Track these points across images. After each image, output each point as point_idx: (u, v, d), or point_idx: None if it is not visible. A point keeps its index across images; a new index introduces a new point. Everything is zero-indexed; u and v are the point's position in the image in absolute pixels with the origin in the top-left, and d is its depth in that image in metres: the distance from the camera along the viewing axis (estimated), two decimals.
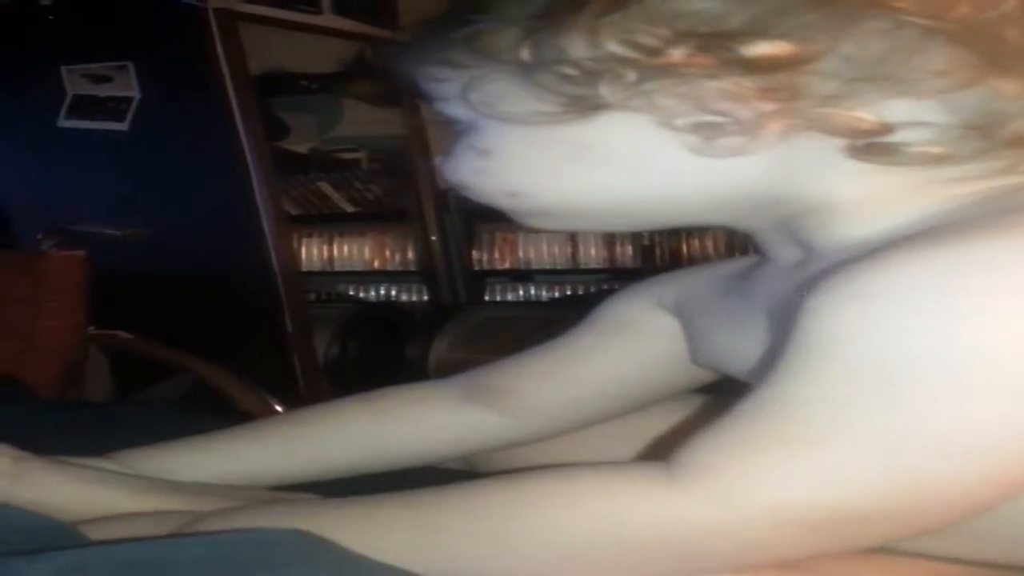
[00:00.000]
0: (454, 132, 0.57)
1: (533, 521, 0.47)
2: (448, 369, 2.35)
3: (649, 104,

################

* WORK INSTRUCTION: Working from the material above, transcribe it exactly while omitting pictures.

* RESPONSE TO THIS EXERCISE:
Track these points across images. After each image, output each point as point_idx: (u, v, d), or point_idx: None if it is not visible. A point keeps its index across images; a new index introduces a new point. Everything is zero-indexed; u and v are the point's position in the image in absolute pixels with the origin in the top-left, and d is its depth in that image in metres: the distance from the camera along the viewing axis (estimated), two decimals.
[00:00.000]
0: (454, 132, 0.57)
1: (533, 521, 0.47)
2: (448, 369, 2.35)
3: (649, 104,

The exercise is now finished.